Exercise tasks:
• 1. Duplicate the portion of the article on stock markets in wartime between "The Russia-Ukraine war" and "Washington and Brussels.", inclusive.
• 2. Answer these questions using the article on stock markets in wartime:
(a) By what percentage did the Dow Jones index rally in the first session after Germany's invasion of Poland?
(b) Across 20 major geopolitical events, within how many trading days on average did equities fully recoup their losses?
(c) On what date did Russian forces launch their "special military operation" against Ukraine?
• 3. Extend the article on stock markets in wartime, picking up after its final sentence about the February 2022 invasion of Ukraine.

Exercise passage:
At 4.45 am on September 1, 1939, German battleship Schleswig-Holstein began shelling a Polish military transit depot at Westerplatte while German units crossed the Polish border and the Luftwaffe started bombing military and civilian targets. After years of feverish rhetoric and sabre-rattling, Adolf Hitler had finally launched his great war.
The Dow Jones index reacted to the momentous event by rallying 10 percent in the first session after Germany's invasion of Poland.
It was hardly an aberration.
Despite being the arena for the eternal struggle between bulls and bears, stock markets have displayed almost zen-like tranquillity during periods of geopolitical turmoil.
As per LPL Research, the Dow Jones Industrial Average slipped by an average of only 2 percent during 16 major conflagrations, including the Gulf War, the Iraq War, and 9/11.
An analysis of 20 major geopolitical events dating all the way back to World War II shows that equities fully recouped their losses within an average of 47 trading days.
“Buy on the sound of cannons, sell on the sound of trumpets,” legendary financier Nathan Mayer Rothschild is reputed to have said. Wall Street has another variation of this pithy advice – sell the rumour, buy the news.
The Russia-Ukraine war has demonstrated these time-honoured maxims with unerring precision.
Tanks and Trades
World stocks had started to feel the heat since the second half of February 2022, when the Kremlin began amassing troops on the border with Ukraine in spite of finger-wagging by Washington and Brussels.
Early in the morning on February 24, 2022, Russian forces launched a “special military operation” aimed at “demilitarisation” and “denazification” of Ukraine, plunging Europe into its biggest crisis since World War II.

Collected material:
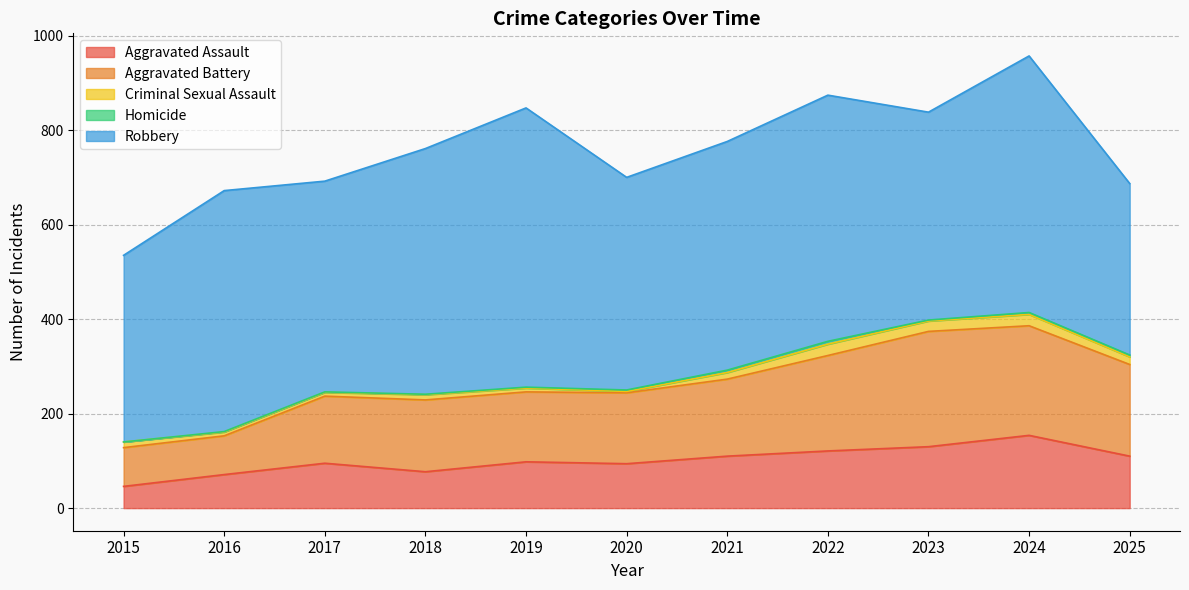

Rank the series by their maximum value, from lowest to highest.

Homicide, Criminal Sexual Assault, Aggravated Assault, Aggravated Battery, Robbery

Answers for the tasks:
• 1.
The Russia-Ukraine war has demonstrated these time-honoured maxims with unerring precision.
Tanks and Trades
World stocks had started to feel the heat since the second half of February 2022, when the Kremlin began amassing troops on the border with Ukraine in spite of finger-wagging by Washington and Brussels.

• 2.
(a) 10 percent
(b) 47 trading days
(c) February 24, 2022

• 3.
The Russian market plummeted a blood-curdling 33 percent that day, followed by Turkey, which tumbled 8.17 percent.
The Nifty emerged as the third-worst performer with a 4.78 percent decline – its biggest one-day drop since May 4, 2020.
However, with the initial panic out of the way, the markets immediately began their upward march. After slumping to 15,863 on March 7, 2022, the Nifty took only eight sessions to recapture the 17,000 closing mark – in lockstep with a robust rally overseas.
The Sensex and the Nifty went on to hit their lifetime highs in the latter half of the year as the war became a distant memory. The India VIX volatility index, which had shot up to 31.98 on the day of the Russian invasion, cooled off the very next session and has trended lower since then.
The US VIX expectedly was more volatile as investors nervously tracked Washington’s sanctions and EU-supported military mobilisation in Ukraine, but calm was restored after a few months.
For Dalal Street, the bigger concern was the sell-off by foreign institutional investors as the ratcheting up of geopolitical tensions triggered a massive outflow of capital from emerging markets.
Foreign investors had been on a selling spree since October 2021, which accelerated as the war progressed.
Pressured by the gush of dollar outflows, the rupee plunged to lifetime lows against the US dollar, necessitating intervention from the Reserve Bank of India, which deployed the country’s forex kitty to defend the local currency.
The rupee has pulled back from the 83-mark amid a pause in selling by FIIs, while domestic benchmarks have outperformed most global peers.
Markets vs Macros
As against the rapid recovery in the financial markets, the global economy scarcely had a moment of respite as it lurched from one crisis to another.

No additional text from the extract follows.